July 19 - 25, 2015: Issue 223
Old Maitland Gaol
Old Maitland Gaol - Razor wire and watchtower.
Old Maitland Gaol
By Robyn McWilliam
This sandstone edifice with its watchtowers and barred gates presents a daunting face to John Street. Keith Bush, our guide, is an ex-warden from 1975-95. Back in the 70s he could earn $100,000 a year with penalty rates and overtime. Keith says he was in the job ‘for finance not romance’.
Keith Bush, our guide
As I stand in the inner courtyard double rows of razor wire line the upper reaches of the walls. Their barbs are a ferocious prospect. I’m told the wire comes with the label, ‘for human use only’. Enclosed by tawny sandstone eighteen inches thick, blue sky beyond the towers looks enticing.

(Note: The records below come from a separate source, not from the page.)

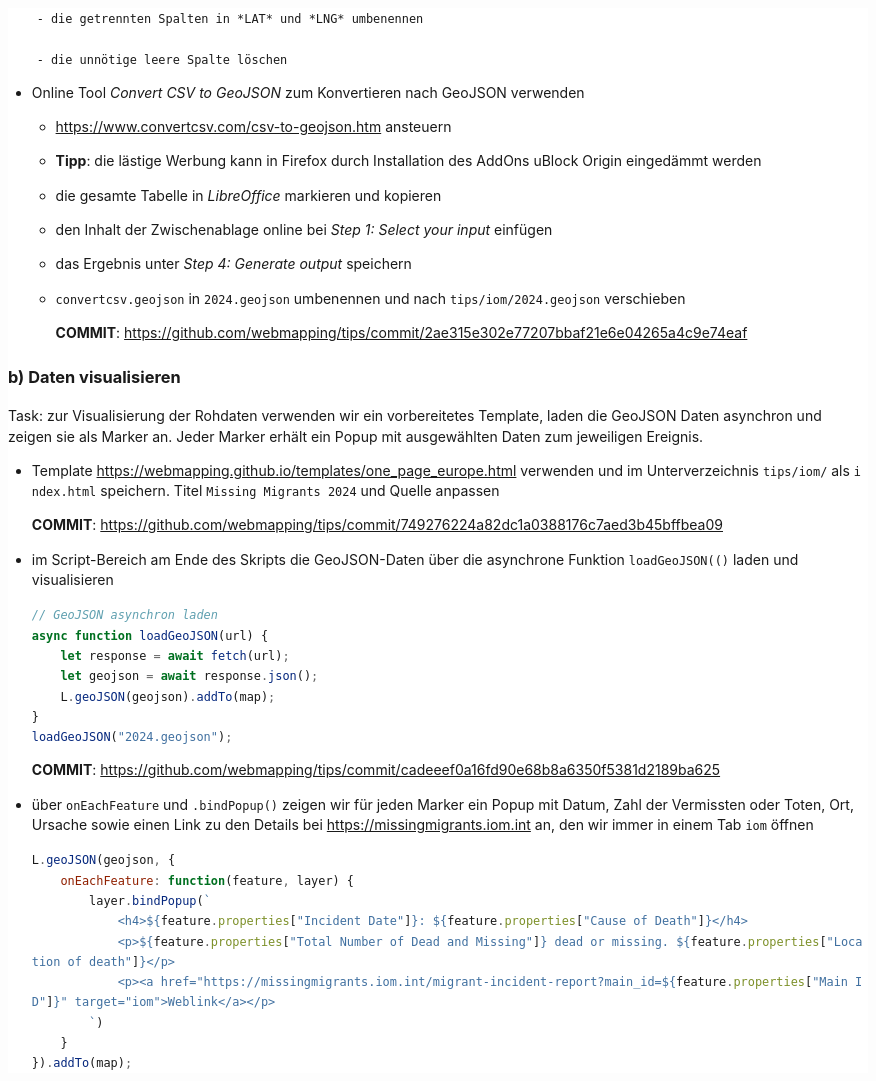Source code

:         - die getrennten Spalten in *LAT* und *LNG* umbenennen
        
        - die unnötige leere Spalte löschen

- Online Tool *Convert CSV to GeoJSON* zum Konvertieren nach GeoJSON verwenden

    - <https://www.convertcsv.com/csv-to-geojson.htm> ansteuern

    - **Tipp**: die lästige Werbung kann in Firefox durch Installation des AddOns uBlock Origin eingedämmt werden

    - die gesamte Tabelle in *LibreOffice* markieren und kopieren

    - den Inhalt der Zwischenablage online bei *Step 1: Select your input* einfügen

    - das Ergebnis unter *Step 4: Generate output* speichern

    - `convertcsv.geojson` in `2024.geojson` umbenennen und nach `tips/iom/2024.geojson` verschieben

        **COMMIT**: <https://github.com/webmapping/tips/commit/2ae315e302e77207bbaf21e6e04265a4c9e74eaf>

### b) Daten visualisieren

Task: zur Visualisierung der Rohdaten verwenden wir ein vorbereitetes Template, laden die GeoJSON Daten asynchron und zeigen sie als Marker an. Jeder Marker erhält ein Popup mit ausgewählten Daten zum jeweiligen Ereignis.

- Template <https://webmapping.github.io/templates/one_page_europe.html> verwenden und im Unterverzeichnis `tips/iom/` als `index.html` speichern. Titel `Missing Migrants 2024` und Quelle anpassen

    **COMMIT**: <https://github.com/webmapping/tips/commit/749276224a82dc1a0388176c7aed3b45bffbea09>

- im Script-Bereich am Ende des Skripts die GeoJSON-Daten über die asynchrone Funktion `loadGeoJSON(()` laden und visualisieren

    ```javascript
    // GeoJSON asynchron laden
    async function loadGeoJSON(url) {
        let response = await fetch(url);
        let geojson = await response.json();
        L.geoJSON(geojson).addTo(map);
    }
    loadGeoJSON("2024.geojson");
    ```

    **COMMIT**: <https://github.com/webmapping/tips/commit/cadeeef0a16fd90e68b8a6350f5381d2189ba625>

- über `onEachFeature` und `.bindPopup()` zeigen wir für jeden Marker ein Popup mit Datum, Zahl der Vermissten oder Toten, Ort, Ursache sowie einen Link zu den Details bei <https://missingmigrants.iom.int> an, den wir immer in einem Tab `iom` öffnen

    ```javascript
    L.geoJSON(geojson, {
        onEachFeature: function(feature, layer) {
            layer.bindPopup(`
                <h4>${feature.properties["Incident Date"]}: ${feature.properties["Cause of Death"]}</h4>
                <p>${feature.properties["Total Number of Dead and Missing"]} dead or missing. ${feature.properties["Location of death"]}</p>
                <p><a href="https://missingmigrants.iom.int/migrant-incident-report?main_id=${feature.properties["Main ID"]}" target="iom">Weblink</a></p>
            `)
        }
    }).addTo(map);
    ```
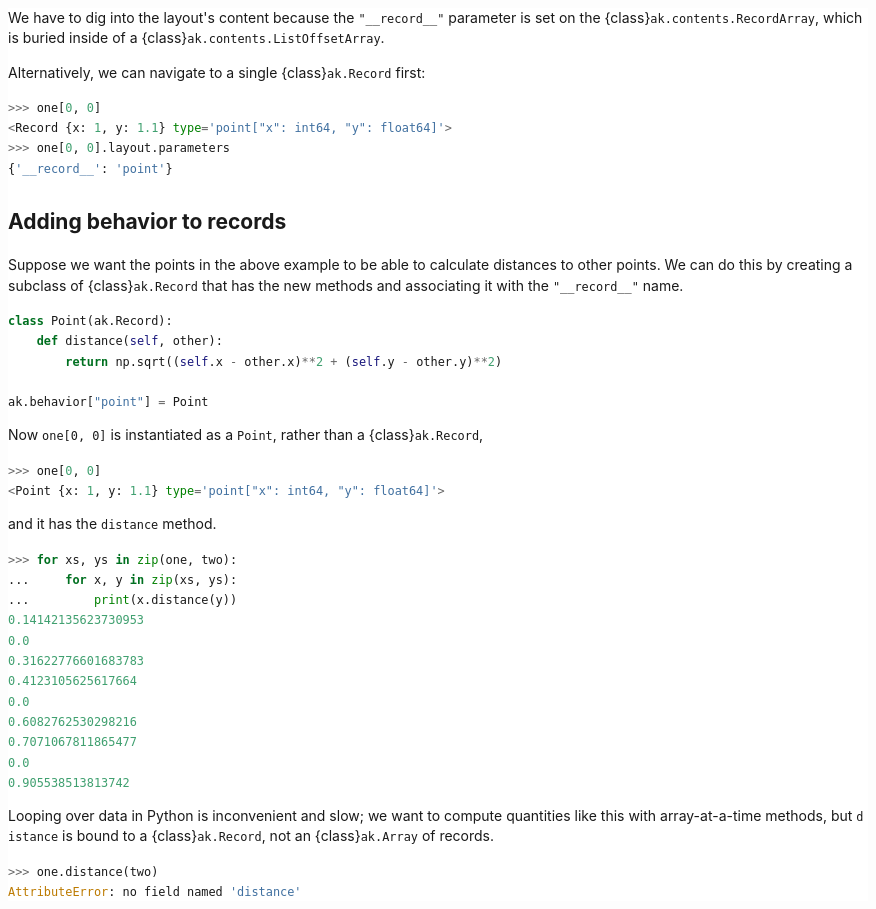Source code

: We have to dig into the layout's content because the `"__record__"` parameter
is set on the {class}`ak.contents.RecordArray`, which is buried inside of a
{class}`ak.contents.ListOffsetArray`.

Alternatively, we can navigate to a single {class}`ak.Record` first:

```python
>>> one[0, 0]
<Record {x: 1, y: 1.1} type='point["x": int64, "y": float64]'>
>>> one[0, 0].layout.parameters
{'__record__': 'point'}
```

## Adding behavior to records

Suppose we want the points in the above example to be able to calculate
distances to other points. We can do this by creating a subclass of
{class}`ak.Record` that has the new methods and associating it with
the `"__record__"` name.

```python
class Point(ak.Record):
    def distance(self, other):
        return np.sqrt((self.x - other.x)**2 + (self.y - other.y)**2)

ak.behavior["point"] = Point
```

Now `one[0, 0]` is instantiated as a `Point`, rather than a {class}`ak.Record`,

```python
>>> one[0, 0]
<Point {x: 1, y: 1.1} type='point["x": int64, "y": float64]'>
```

and it has the `distance` method.

```python
>>> for xs, ys in zip(one, two):
...     for x, y in zip(xs, ys):
...         print(x.distance(y))
0.14142135623730953
0.0
0.31622776601683783
0.4123105625617664
0.0
0.6082762530298216
0.7071067811865477
0.0
0.905538513813742
```

Looping over data in Python is inconvenient and slow; we want to compute
quantities like this with array-at-a-time methods, but `distance` is
bound to a {class}`ak.Record`, not an {class}`ak.Array` of records.

```python
>>> one.distance(two)
AttributeError: no field named 'distance'
```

Feet scuffing concrete, we enter the gloom of B block. Rows of steel doors with huge padlocks hanging off bars that seal the cells. Home for the inmates was a bed, toilet and basin. A slit window high up, barred and wired, lets little light in. Seventeen hours a day was spent inside.
Inside a cell block
Stairs lead to two upper levels. The top housed Aboriginals who preferred being kept together. The middle level was for murderers and the lower level accommodated gangsters. Although Keith explained some youths were incarcerated in those days for failing to pay parking fines and mixed with hardened criminals.
Out in the yard they’d be bashed if they sat on a regular’s seat. ‘Among prisoners it was survival of the fittest,’ Keith says. An open-topped urinal and toilet structure was where sexual assaults took place not visible from the tower. The victim could be held down by five other men.
Exercise yard
Only guards in the tower were armed. Pock marks in the wall show where bullets struck if there was trouble in the yard. ‘The only other soft thing was human flesh,’ Keith elaborates, ‘and bullets could ricochet.’
The gaol was built to house 200 but serious overcrowding up to 450 inmates led to riots in Keith’s time. He was bashed, hospitalised with broken bones and took eight months to recover before returning to work.
Around the gold rush times of 1850, a vagrancy law meant women and children deserted by men were locked up here. They were in A block with larger cells and bigger windows. The best area to be in was the kitchen as they lived away from the other prisoners. The shower block is a mass of open-fronted cubicles. Keith shows where vents in the ceiling were removed during one escape.
Maitland was the second hardest gaol in the state. Many of the well-known crims such as Ivan Milat and Glover, The Granny Killer did time here.
Keith shows hand-made weapons such as the end of a tooth brush sharpened on concrete. From 1982 women officers were employed and one was stabbed through the shoulder with this. Razor blades fixed to a handle were used to slash the Achilles tendon of an enemy. If a crim had a particularly defining tattoo this could be reshaped in gaol. A snake might become flowers. Prisoners used the motor of a CD player with batteries attached to a biro. An inserted needle dipped in ink pulsated and pierced the skin. Once AIDs arrived the sharing of needles became a health issue. Warders had better control if prisoners had small privileges as these could be withdrawn for bad behaviour.
Old Maitland Gaol closed in 1998 after operating for 150 years. Prisons are now designed in pods holding only 20 to 25 inmates. A guided tour through this eerie complex certainly brings home the brutal reality of life inside and is so informative. If heading to Maitland and you can cope with gruesome detail then a gaol tour might appeal.
Artwork in a cell.
Article and Pictures by Robyn McWilliam, 2015.